The company said renewed momentum in the broader economy - from surging stock prices to signs of recovery in the housing market - helped push its order backlog to pre-recession levels and its profit past market expectations for the third quarter in a row.
The company’s top executive said demand is still below the levels seen before the housing bubble burst - a collapse that sent recreational vehicle demand plummeting and half dozen of Winnebago’s rivals, including Fleetwood Enterprises and Monaco Coach, into bankruptcy.
Winnebago, known for its large touring vehicles that provide home-like comfort on the road, said its order backlog had nearly tripled from a year earlier to 2,752 units as of March 2, the fifth quarterly rise in a row.

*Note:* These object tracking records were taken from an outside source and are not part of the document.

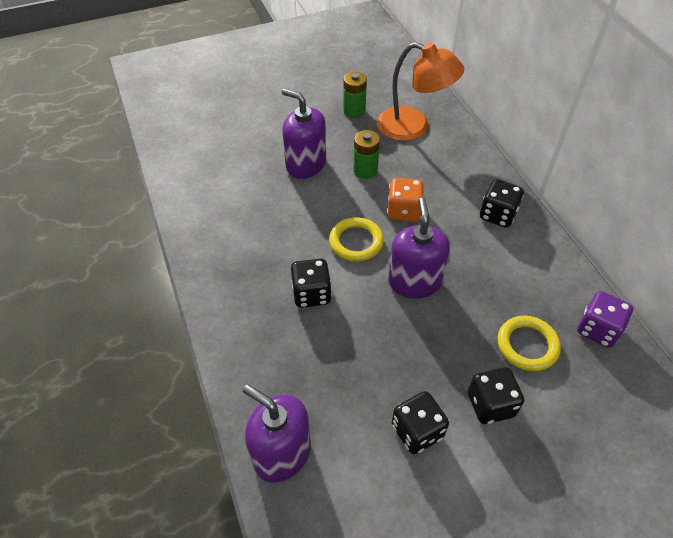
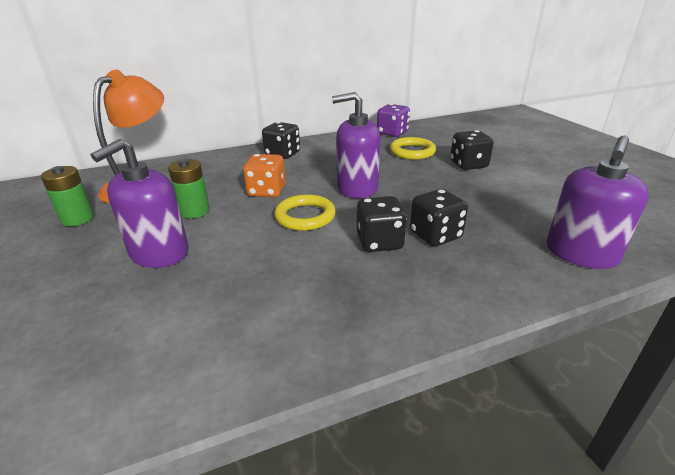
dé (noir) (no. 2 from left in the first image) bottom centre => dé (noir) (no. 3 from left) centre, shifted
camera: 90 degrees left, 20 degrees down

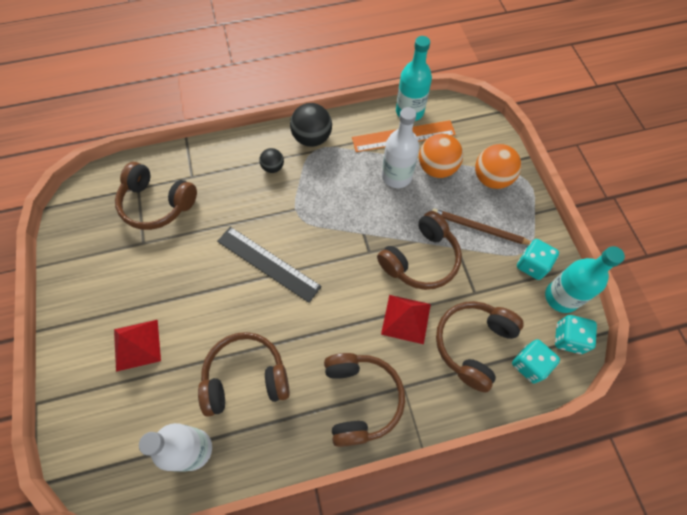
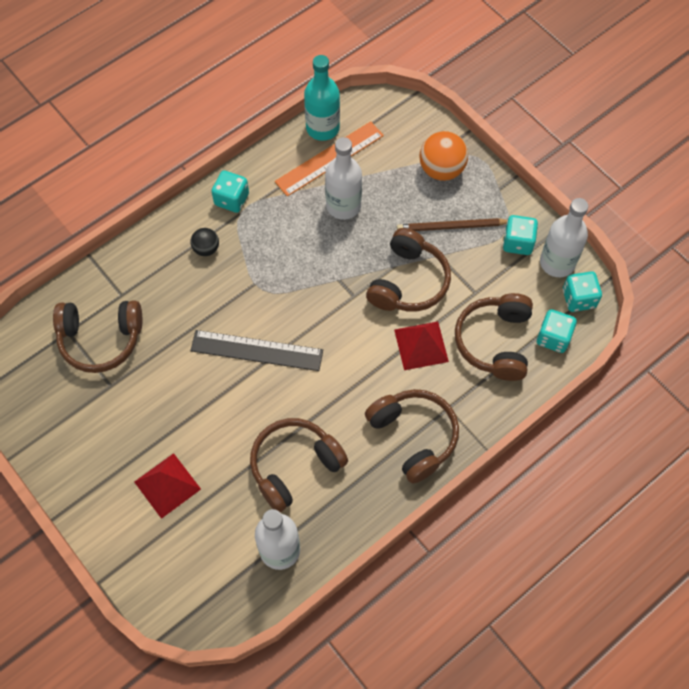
balle (orange) (no. 1 from left) top centre => nothing
balle (noir) (no. 2 from left) top centre => dé (turquoise) (no. 1 from left) top centre
bouteille (turquoise) (no. 2 from left) middle right => bouteille (blanc) (no. 3 from left) middle right
camera: 25 degrees left, 0 degrees up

The Forest City, Iowa-based company’s order backlog for motor homes is now at its highest level since the fourth quarter of 2004, said Kathryn Thompson, chief executive of equity research firm Thompson Research Group.
Winnebago said the buyers returning to RV showrooms are showing an appetite for products across its line, which range in price from about from $65,000 to more than $300,000.
Most of Winnebago’s customers are either retired or semi-retired, the company said.
The apparent rebound in the U.S. housing market may be the most important factor of all. Motor home sales are sensitive to a lot of factors, but tend to be most strongly influenced by the housing market and energy prices.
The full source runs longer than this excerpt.